Druckartikel: Versammlung: Viele Eberner, unterschiedliche Meinungen

Versammlung: Viele Eberner, unterschiedliche Meinungen


Autor: Sarah Seewald

Ebern, Dienstag, 27. Oktober 2015

Die Rathaushalle war am Montag so gut besucht, dass viele Stühle mehr aus dem Lager geholt wurden. Einige Bürger waren wegen des Bauvorhabens im "Mannlehen"-Gebiet gekommen. Nach dem Tagesordnungspunkt verschwanden einige von ihnen wieder.
Bei der Bürgerversammlung erläuterte neben Bürgermeister Jürgen Hennemann (SPD) auch Norbert Kern (rechts, mit Mikrofon) von der Diakonie die Neubau-Pläne.  Foto: Sarah Dann


Wenn das Wörtchen "Verkaufseinrichtung" nicht wäre, hätte es nicht einmal eine Änderung des Bebauungsplans "Mannlehen" seitens des Stadtrates geben müssen. Und eine Kindertagesstätte sei in diesem Gebiet auch von Anfang an vorgesehen gewesen. Diese zwei Fakten warf Eberns Bürgermeister Jürgen Hennemann (SPD) bei der Bürgerversammlung am Montagabend nicht nur in die große Runde, sondern via Präsentation und abgelichtetem Bebauungsplan auch an die Wand der Rathaushalle.

In einer Bürgerversammlung würden zwar weder Entscheidungen getroffen, meinte Hennemann, noch ging es ihm darum, das Konzept in Frage zu stellen, aber Einwohner könnten so zu Wort kommen. Dass einige dieses Bedürfnis hätten, war nach der Stadtratsitzung vom 8. Oktober deutlich geworden.

Bei der Stadtratsitzung, über die der FT berichtete, stimmte das Gremium über eine Bebauungsplanänderung ab, die offenbar umstritten ist: Die Stadt sieht im nördlichen Bereich der Siedlung den Neubau eines Seniorenzentrums mit integrierter Kindertagesstätte vor. Bauträger ist das Diakonische Werk. Trotz Gegenwinds von Vertretern der Jungen Liste oder Freie-Wähler-Stadtrat Thomas Limpert stimmte das Gremium den Änderungen des Bebauungsplans und dem Bauvorhaben der Diakonie Bamberg-Forchheim mit 14 Ja-Stimmen zu (bei vier Gegenstimmen).

"Wenn auf jeden Fall gebaut wird, dann fühle ich mich hier übergangen", sagte Oliver Höhn am Montagabend. Er war der erste, der sich bei der Bürgerversammlung meldete und als Familienvater und Anwohner seine Bedenken schilderte.

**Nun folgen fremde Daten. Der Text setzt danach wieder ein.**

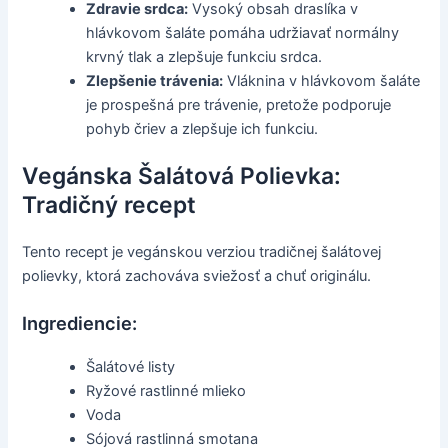
Zdravie srdca:
Vysoký obsah draslíka v
hlávkovom šaláte pomáha udržiavať normálny
krvný tlak a zlepšuje funkciu srdca.
Zlepšenie trávenia:
Vláknina v hlávkovom šaláte
je prospešná pre trávenie, pretože podporuje
pohyb čriev a zlepšuje ich funkciu.
Vegánska Šalátová Polievka:
Tradičný recept
Tento recept je vegánskou verziou tradičnej šalátovej
polievky, ktorá zachováva sviežosť a chuť originálu.
Ingrediencie:
Šalátové listy
Ryžové rastlinné mlieko
Voda
Sójová rastlinná smotana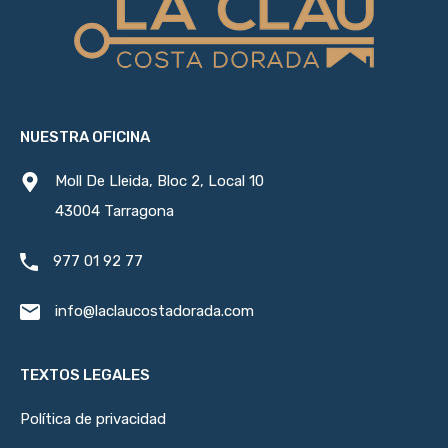
NUESTRA OFICINA
Moll De Lleida, Bloc 2, Local 10
43004 Tarragona
977 01 92 77
info@laclaucostadorada.com
TEXTOS LEGALES
Política de privacidad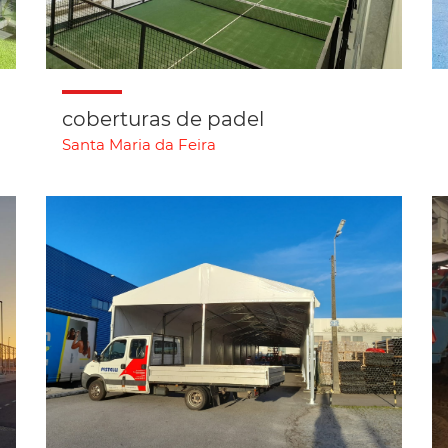
coberturas de padel
Santa Maria da Feira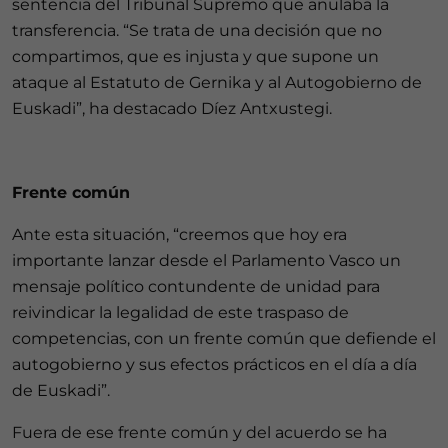
sentencia del Tribunal Supremo que anulaba la
transferencia. “Se trata de una decisión que no
compartimos, que es injusta y que supone un
ataque al Estatuto de Gernika y al Autogobierno de
Euskadi”, ha destacado Díez Antxustegi.
Frente común
Ante esta situación, “creemos que hoy era
importante lanzar desde el Parlamento Vasco un
mensaje político contundente de unidad para
reivindicar la legalidad de este traspaso de
competencias, con un frente común que defiende el
autogobierno y sus efectos prácticos en el día a día
de Euskadi”.
Fuera de ese frente común y del acuerdo se ha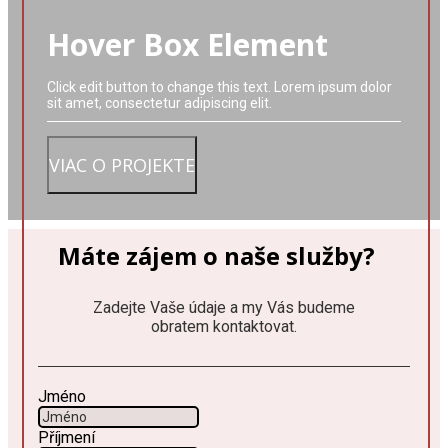
Hover Box Element
Click edit button to change this text. Lorem ipsum dolor
sit amet, consectetur adipiscing elit.
VIAC O PROJEKTE
Máte zájem o naše služby?
Zadejte Vaše údaje a my Vás budeme
obratem kontaktovat.
Jméno
Příjmení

Insgesamt waren es über zehn Wortmeldungen, die sich Bürgermeister Hennemann und der Vorsitzende der Diakonie, Norbert Kern, anhörten.

Fragen und Argumente gegen den Neubau waren etwa: Wie soll sich das Holen und Bringen der Kinder, geschweige denn ein Feuerwehr- oder Notarzteinsatz gestalten, wo doch sowohl der Kreisel, als auch die Wendeplatte vor Ort so eng sind? Können die Kinder bei einem steigenden Verkehrsaufkommen noch sicher spielen? Warum muss es in einem Gebiet sein, in dem die Geburtenzahlen abnehmen? Deutlich wurde, dass einige Bürger das Vertrauen darauf fehlt - so wörtlich -, dass der Ausbau zur Coburger Straße 2018 wirklich kommen wird. Bisher liegt das Grundstück, das die Diakonie bebauen will, in einer Stichstraße. Die mögliche Erschließung zur nahen Coburger Straße ist vor Jahren aus Kostengründen verschoben worden.


Andere Standorte geprüft

Der Bürgermeister betonte mehrmals, dass die Planung im nächsten Jahr angegangen werden soll. Der Ausbau sei im Finanzplan 2018 vorgesehen. Er rechne mit Kosten von 150 000 bis 200 000 Euro. Laut Hennemann funktioniere es nicht mehr, dass nur dort Kindertageseinrichtungen gebaut werden, wo Kinder wohnen. Mittlerweile würden 65 Prozent der Ein- bis Dreijährigen - Tendenz steigend - in die Krippe gehen. Ein Neubau in einem Ortsteil wie Unterpreppach komme nicht infrage, weil einerseits der Kindergarten in Jesserndorf nicht gefährdet werden soll, und außerdem über 50 Prozent der Kinder in der Kernstadt leben würden, sagte Hennemann.

Norbert Kern erklärte den Wunsch der Diakonie, in der Stadt zu bauen, so: "Die älteren Menschen wollen in der Stadt bleiben und besucht werden." Die Besuchsdichte sei im Ort eine höhere als in der Peripherie. Kern habe gute Erfahrungen mit Mehrgenerationen-Konzepten gemacht, sagte er, durch das in Ebern für 80 Senioren und 37 Kinder (darunter zwölf Krippenplätze) Platz geschaffen werden könnte. Eine Generalsanierung der Pflegeeinrichtung St. Elisabeth in der Kapellenstraße würde bedeuten, dass man faktisch 20 Betreuungsplätze verliere, sagte Kern. Und ein anderes Grundstück stehe in Ebern nicht zur Verfügung.

Nach sechs kritischen Beiträgen stand Heike Hübel auf: "Lasst doch Leben in die Siedlung. Wir veralten da oben." Sie sprach sich für den Neubau und gegen die "Sackgassen-Idylle" aus. Und erhielt damit den stärksten Beifall des Abends. "Als Nächstes haben wir Eltern oder Großeltern, die in diese Einrichtung einziehen werden", sagte Gundi Schmitt. Weitere persönliche Bekundungen folgten, bis der Rathauschef nach über zwei Stunden den ersten Tagesordnungspunkt zusammenfasste: Die Notwendigkeit der Einrichtungen wird grundsätzlich nicht bezweifelt, die Verkehrsanbindung bereitet einigen Kummer.

Zu einer Anliegerversammlung zeigte er sich bereit. Mit dem Übergang zum nächsten Tagesordnungspunkt standen viele der zuvor Beteiligten auf und verließen die Versammlung.